After years of investing success and incredible performance, Buffett was exceptionally wealthy. He also managed a very large amount of investment capital. The tiny companies that had made him wealthy were no longer good investments – he simply could not deploy enough capital in each company to make it worth his time.

So Buffett moved on to a “new” kind of investment strategy – buying better companies at higher prices, banking on growth.

He sought out companies that could compound his wealth over time. He favored companies that could retain earnings, and use those earnings to invest in the business for more compounding. Buffett’s willingness to lose money never changed, however. He looked for businesses that could defend against competitors and grow from an “economic moat.”

Replicating Buffett’s Late Performance

Buffett’s later years are undoubtedly the most repeatable by individual investors. His investment goal is to buy a company and hold it forever, preferably buying companies that can reinvest their earnings into future growth along the way.
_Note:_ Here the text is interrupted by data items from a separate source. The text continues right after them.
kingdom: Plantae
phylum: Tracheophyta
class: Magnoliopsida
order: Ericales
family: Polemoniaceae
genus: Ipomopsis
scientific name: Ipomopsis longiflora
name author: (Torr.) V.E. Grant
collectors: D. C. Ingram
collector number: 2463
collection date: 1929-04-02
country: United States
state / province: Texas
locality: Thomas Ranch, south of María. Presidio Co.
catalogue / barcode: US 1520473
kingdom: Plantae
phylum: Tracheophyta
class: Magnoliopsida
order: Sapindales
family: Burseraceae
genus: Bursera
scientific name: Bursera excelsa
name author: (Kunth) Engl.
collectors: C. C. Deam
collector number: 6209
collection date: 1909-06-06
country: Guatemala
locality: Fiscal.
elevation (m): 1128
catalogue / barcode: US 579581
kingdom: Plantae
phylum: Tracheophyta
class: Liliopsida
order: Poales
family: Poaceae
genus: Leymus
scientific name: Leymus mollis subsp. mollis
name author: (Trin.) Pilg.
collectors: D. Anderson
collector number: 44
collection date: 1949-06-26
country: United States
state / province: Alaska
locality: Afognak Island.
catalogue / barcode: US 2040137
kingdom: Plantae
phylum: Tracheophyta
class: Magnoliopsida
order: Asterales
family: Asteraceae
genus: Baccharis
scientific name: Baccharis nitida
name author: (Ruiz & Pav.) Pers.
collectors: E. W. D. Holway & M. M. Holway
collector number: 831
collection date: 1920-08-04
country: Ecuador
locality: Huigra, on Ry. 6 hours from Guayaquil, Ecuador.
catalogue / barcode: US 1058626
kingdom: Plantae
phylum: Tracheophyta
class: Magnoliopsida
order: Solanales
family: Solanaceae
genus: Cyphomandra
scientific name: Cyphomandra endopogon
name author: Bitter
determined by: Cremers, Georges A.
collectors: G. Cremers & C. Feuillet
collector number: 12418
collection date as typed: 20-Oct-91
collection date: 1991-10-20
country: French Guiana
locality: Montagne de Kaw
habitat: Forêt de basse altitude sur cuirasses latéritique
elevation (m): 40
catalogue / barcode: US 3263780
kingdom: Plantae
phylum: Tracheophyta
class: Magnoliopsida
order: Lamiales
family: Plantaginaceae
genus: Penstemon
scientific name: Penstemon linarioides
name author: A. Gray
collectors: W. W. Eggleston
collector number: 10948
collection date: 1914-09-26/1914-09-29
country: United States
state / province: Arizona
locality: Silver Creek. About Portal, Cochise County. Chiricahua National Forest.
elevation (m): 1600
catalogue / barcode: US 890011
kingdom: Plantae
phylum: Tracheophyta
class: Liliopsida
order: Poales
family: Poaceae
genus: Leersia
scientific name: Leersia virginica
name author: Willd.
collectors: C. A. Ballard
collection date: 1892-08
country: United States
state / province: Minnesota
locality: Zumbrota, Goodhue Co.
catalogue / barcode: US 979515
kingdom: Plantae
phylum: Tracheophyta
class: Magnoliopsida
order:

Here are a few common traits of Buffett’s later investments:

  1. Underappreciated, but simple information – When Buffett invested in Coca-Cola in the 1980s, it was priced for growth – Wall Street knew that Coke would be big. It didn’t know how big. While other investors focused on growth from sales to new Coca-Cola customers in emerging markets, Buffett focused on another important trend: growing per-capita consumption. Not only was Coke growing by selling its product to new customers, it also grew by selling more and more product to the customers it already had.
  2. Reinvestment potential – Buffett looks for companies that can reinvest in their business. He’s not looking for dividends – he wants compounding in perpetuity. McDonald’s, a huge Berkshire holding, could reinvest its earnings to build out new stores and seek new franchisees. The same is true of Walmart, Coca-Cola, and banking giant Wells Fargo, which could reinvest retained earnings to grow their respective businesses.
  3. Economic moats – Buffett looked for companies that had a “moat” to insulate it from competitive forces. Coca-Cola has a distribution network that protects it from a new drink company. American Express and MasterCard have a network that protect their businesses from new card processing competition. GEICO has a moat in being a low cost producer as it does not have salespeople and can sell insurance at a cheaper price than competitors. Wrigley’s has an intangible moat in that is has an established brand.

Being the Second Buffett

Can you be the second Buffett? Unlikely. Few people are willing to ruin a marriage over their investments. Few people will have access to other people’s money and earn management fees like Buffett did in his early years – a variable that put him on track to billions.

Most people will never be billionaires. However, most people, with dedication to their investments, can mimic Buffett’s later investment strategy – buying good businesses insulated from competition with reinvestment potential. It isn’t a matter of intellect, though Buffett is a very intelligent person, it’s a matter of dedication to investment research and analysis.

In Buffett’s own words, “To invest successfully does not require a stratospheric IQ, unusual business insights, or inside information. What’s needed is a sound intellectual framework for making decisions and the ability to keep emotions from corroding the framework.”